The two most common ones are pl.call and pl.lit for literal values. Yeah. I think I can go a little bit faster. You can also get an error when a column doesn't exist. It's smelly. It's not a column that's in this data frame. So, we get an exception.

So, pl.all, we saw that before, is a way to select all the columns. You can select all the strings. No, but by passing in a data type. Data types are also part of the global namespace.

Multiple data types, column names. So, this is all cool, but what's even cooler are, I hope to show you in a moment, but I'm already giving you the name.

And that is, those are column selectors. Yeah. If we don't get there, write it down and look it up. Column selectors. They give you a lot more flexibility when it comes to selecting columns according to certain rules.

Right. Literal values. Two ways to give a new name to the column. Otherwise, it will be called literal. Yeah. Sometimes you'll see the alias method. Sometimes you see a keyword argument.

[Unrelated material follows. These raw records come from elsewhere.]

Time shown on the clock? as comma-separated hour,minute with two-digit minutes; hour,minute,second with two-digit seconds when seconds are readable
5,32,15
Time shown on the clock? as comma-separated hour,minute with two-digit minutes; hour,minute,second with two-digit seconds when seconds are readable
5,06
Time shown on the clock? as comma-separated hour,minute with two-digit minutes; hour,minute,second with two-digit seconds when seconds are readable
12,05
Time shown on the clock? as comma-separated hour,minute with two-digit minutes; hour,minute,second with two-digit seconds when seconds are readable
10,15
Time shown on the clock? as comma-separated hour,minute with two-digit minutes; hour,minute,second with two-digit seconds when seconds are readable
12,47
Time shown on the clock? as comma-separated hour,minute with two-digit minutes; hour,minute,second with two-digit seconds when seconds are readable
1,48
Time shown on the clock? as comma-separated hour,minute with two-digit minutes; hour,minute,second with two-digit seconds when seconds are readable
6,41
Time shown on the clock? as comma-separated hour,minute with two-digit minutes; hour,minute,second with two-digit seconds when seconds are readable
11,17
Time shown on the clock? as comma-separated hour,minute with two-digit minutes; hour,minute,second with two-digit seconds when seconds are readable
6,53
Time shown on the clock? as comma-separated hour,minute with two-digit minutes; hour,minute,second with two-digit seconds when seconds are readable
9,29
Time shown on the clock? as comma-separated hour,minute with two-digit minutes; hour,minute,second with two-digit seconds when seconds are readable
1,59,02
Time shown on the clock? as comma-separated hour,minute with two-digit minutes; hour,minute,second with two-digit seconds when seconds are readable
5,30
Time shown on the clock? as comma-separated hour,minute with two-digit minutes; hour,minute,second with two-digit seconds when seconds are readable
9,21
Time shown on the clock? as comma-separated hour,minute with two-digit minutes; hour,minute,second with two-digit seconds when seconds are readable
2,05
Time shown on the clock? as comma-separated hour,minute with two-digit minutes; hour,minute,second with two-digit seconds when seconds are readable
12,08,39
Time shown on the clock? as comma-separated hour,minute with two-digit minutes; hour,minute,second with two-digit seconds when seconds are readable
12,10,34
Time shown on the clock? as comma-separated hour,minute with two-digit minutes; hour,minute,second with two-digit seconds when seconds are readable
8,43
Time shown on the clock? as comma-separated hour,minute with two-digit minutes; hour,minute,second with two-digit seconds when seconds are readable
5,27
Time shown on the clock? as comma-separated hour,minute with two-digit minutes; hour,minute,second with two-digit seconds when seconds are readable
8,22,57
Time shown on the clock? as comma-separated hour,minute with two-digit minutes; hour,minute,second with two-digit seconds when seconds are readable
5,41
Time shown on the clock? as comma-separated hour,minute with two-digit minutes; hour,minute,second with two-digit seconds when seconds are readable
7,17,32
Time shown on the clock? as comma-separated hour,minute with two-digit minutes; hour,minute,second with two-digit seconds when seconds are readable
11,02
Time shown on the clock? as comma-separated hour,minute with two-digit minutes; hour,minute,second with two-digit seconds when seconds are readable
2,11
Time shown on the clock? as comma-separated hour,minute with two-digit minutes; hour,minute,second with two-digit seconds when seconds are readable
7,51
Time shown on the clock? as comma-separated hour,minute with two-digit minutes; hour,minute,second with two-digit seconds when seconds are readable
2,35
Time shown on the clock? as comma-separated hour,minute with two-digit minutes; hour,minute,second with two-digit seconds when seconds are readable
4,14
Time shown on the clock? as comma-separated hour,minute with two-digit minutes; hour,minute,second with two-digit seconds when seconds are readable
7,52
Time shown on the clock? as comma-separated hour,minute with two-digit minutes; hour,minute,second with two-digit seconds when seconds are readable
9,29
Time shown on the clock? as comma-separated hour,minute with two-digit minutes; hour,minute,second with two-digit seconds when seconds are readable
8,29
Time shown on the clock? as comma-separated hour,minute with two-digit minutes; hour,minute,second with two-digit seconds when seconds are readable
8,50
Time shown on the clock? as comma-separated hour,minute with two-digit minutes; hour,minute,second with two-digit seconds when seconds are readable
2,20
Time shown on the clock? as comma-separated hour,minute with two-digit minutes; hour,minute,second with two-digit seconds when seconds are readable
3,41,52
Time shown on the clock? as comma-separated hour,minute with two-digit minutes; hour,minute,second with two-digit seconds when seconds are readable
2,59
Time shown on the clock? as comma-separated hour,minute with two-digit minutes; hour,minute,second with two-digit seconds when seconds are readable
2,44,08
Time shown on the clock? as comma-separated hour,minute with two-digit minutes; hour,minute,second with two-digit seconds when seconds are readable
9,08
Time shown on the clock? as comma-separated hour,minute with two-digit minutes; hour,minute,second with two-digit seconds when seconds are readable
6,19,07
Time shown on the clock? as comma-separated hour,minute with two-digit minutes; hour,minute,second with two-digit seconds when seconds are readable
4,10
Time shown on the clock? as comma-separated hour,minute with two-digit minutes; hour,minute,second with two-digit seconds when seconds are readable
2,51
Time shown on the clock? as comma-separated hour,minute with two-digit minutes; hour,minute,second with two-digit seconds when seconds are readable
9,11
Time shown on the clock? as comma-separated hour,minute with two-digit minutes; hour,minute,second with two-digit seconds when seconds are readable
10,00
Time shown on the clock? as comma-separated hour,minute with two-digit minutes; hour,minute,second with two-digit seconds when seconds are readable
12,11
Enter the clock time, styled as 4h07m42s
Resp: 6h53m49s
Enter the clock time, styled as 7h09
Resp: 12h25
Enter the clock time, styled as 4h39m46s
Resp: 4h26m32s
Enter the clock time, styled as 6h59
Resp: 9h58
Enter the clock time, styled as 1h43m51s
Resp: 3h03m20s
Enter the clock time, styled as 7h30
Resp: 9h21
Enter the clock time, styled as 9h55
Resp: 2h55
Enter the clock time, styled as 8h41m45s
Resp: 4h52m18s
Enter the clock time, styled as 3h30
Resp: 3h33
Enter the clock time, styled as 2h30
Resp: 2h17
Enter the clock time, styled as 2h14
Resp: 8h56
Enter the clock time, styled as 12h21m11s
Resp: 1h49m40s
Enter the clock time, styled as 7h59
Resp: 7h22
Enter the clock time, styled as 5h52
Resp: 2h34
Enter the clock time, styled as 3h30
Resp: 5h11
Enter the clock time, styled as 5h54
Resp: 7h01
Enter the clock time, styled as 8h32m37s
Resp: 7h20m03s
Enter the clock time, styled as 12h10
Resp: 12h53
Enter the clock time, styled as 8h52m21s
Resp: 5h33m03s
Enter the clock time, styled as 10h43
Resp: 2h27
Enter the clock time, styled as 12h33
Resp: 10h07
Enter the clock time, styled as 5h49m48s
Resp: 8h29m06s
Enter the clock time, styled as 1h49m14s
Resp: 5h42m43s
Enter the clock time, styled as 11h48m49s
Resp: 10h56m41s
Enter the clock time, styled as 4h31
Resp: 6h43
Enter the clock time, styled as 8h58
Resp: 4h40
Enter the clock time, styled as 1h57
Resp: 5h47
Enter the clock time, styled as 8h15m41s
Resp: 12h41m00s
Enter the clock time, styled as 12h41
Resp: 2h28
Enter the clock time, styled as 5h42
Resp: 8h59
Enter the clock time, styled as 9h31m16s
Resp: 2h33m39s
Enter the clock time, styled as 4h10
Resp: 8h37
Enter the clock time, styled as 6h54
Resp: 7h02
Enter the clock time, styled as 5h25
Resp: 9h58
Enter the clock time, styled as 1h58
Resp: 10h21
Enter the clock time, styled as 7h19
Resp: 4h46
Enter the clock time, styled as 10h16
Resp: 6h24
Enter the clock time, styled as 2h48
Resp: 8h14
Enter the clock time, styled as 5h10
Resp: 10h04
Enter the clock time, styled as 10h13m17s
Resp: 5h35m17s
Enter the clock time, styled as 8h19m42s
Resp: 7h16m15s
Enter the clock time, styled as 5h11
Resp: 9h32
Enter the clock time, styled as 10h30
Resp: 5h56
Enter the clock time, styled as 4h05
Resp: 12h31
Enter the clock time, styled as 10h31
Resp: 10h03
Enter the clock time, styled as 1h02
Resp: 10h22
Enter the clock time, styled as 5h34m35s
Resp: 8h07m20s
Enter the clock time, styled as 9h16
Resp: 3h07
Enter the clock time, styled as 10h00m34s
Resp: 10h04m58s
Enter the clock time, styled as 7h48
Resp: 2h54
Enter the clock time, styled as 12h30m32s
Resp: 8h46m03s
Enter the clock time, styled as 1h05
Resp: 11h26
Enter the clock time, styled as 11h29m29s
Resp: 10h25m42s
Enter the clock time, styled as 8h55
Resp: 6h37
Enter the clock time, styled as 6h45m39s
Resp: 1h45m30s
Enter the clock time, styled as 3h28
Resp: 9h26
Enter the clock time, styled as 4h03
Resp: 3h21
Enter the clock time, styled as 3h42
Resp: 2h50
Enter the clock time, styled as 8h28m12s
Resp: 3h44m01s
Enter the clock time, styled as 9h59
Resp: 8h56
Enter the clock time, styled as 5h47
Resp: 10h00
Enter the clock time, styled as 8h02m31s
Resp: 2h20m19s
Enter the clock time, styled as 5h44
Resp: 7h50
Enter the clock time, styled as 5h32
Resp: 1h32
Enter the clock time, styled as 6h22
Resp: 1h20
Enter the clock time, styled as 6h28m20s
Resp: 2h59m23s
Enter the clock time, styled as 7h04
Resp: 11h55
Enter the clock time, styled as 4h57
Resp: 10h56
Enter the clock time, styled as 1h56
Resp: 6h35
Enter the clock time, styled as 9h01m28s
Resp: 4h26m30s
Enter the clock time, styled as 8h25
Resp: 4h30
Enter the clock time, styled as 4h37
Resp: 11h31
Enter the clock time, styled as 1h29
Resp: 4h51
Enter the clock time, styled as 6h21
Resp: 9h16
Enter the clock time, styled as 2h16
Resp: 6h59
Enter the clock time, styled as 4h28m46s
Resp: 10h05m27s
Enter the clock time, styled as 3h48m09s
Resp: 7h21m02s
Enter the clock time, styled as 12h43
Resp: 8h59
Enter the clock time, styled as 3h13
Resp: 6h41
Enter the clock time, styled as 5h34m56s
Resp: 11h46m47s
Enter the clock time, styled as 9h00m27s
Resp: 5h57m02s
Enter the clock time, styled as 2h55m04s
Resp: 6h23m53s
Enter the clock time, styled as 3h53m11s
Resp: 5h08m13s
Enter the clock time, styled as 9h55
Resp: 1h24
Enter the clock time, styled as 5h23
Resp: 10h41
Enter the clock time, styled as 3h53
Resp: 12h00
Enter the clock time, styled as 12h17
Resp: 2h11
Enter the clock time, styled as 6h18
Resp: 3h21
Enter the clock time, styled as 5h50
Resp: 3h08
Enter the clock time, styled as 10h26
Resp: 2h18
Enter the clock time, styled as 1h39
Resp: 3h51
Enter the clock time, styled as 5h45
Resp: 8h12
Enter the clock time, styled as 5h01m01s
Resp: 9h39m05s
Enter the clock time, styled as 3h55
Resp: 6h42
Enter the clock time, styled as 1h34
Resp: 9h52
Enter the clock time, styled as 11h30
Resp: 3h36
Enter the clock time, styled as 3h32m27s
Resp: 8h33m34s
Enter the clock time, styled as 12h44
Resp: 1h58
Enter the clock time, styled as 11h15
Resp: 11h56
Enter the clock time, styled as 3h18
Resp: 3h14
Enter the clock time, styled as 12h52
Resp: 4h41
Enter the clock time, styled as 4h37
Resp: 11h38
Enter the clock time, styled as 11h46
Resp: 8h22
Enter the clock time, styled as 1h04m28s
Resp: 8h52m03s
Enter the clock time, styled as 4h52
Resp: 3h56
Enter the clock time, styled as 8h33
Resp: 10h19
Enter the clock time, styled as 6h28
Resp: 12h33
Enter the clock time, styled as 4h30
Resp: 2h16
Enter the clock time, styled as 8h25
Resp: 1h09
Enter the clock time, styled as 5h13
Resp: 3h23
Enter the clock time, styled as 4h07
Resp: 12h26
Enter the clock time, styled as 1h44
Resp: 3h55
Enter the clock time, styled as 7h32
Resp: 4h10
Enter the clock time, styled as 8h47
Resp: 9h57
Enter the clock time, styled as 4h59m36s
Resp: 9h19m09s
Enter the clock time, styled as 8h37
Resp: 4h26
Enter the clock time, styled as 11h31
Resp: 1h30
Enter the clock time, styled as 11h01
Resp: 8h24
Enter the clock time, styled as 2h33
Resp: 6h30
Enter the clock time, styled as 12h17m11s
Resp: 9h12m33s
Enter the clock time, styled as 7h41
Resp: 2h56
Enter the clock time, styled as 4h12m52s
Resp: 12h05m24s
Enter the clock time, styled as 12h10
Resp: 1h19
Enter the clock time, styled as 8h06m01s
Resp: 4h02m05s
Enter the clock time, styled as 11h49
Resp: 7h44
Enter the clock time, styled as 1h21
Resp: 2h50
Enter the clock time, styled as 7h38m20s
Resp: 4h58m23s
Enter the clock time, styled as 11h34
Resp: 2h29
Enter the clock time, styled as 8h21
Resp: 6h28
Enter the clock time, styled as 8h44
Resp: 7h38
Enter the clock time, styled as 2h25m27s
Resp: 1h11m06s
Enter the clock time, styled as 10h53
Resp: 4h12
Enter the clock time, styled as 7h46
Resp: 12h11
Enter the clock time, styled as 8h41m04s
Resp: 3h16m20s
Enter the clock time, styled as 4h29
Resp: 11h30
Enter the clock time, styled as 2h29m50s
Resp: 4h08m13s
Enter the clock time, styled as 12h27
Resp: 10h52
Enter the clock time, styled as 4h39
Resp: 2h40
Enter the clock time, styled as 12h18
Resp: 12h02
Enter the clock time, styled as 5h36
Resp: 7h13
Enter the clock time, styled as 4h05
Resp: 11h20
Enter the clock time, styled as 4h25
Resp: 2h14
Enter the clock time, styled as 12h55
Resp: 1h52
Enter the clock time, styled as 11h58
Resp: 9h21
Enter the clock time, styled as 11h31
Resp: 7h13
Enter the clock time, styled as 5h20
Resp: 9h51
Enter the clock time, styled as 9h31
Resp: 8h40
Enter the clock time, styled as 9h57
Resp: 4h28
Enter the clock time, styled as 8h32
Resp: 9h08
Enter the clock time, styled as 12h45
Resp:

Now, what I like about the keyword argument is that you're being upfront about what you're creating. Although, when you use this approach, you do have some limitations. It has to be a valid name according to Python.

So, it cannot start with a number, for example. And if you want to select other columns after this, then you also – I cannot do that here with PL select. This will just execute this expression without a data frame.

But now I do want to give you an example. Fruit select. I guess we can even rename in here, right? So, we can say fruit name equals PL.call name. Let me try this one. Yeah. So, we can rename at the same time.

We can actually create new columns. That's what I'm actually doing here. Creating new columns within the select method. But now if I want to say, well, I'm also interested in the origin, well, then you get a syntax error. This is just not allowed in Python. Nothing that pollers can do about. You cannot have a positional argument to follow a keyword argument.

So, yeah, yeah, yeah. There are pros and cons to both of those approaches.

Renaming expressions. So, this is actually an interesting one. I learned something today as I was preparing for this tutorial.

And this used to be – this used to give an error. And it was a longstanding issue on the Pollers GitHub repo.

But when I tried this out today, it actually worked. So, there was this problem where you could not do multiple naming methods. You could not chain them. But now you can. So, that's fantastic. Go Pollers team.

Speaking of idiomatic, expressions are idiomatic. You may – if you're familiar with pandas, you may recognize this syntax here. Yeah. Lots of brackets. That's what pandas code usually has is lots of brackets.

And so, you may be tempted or just out of habit, be like, oh, let me try this one. And you know what? It works. So, we can extract a single series from a data frame using the bracket notation.

Yeah. And the ampersand – so, the and operator here works on those two series. It will create a new series and pass that into the filter method. So, there is no expression in this code cell.

This is all evaluated very eagerly. Yeah. So, this gets evaluated, this part, then this part, then they're combined, and then that's passed to the filter method. It works.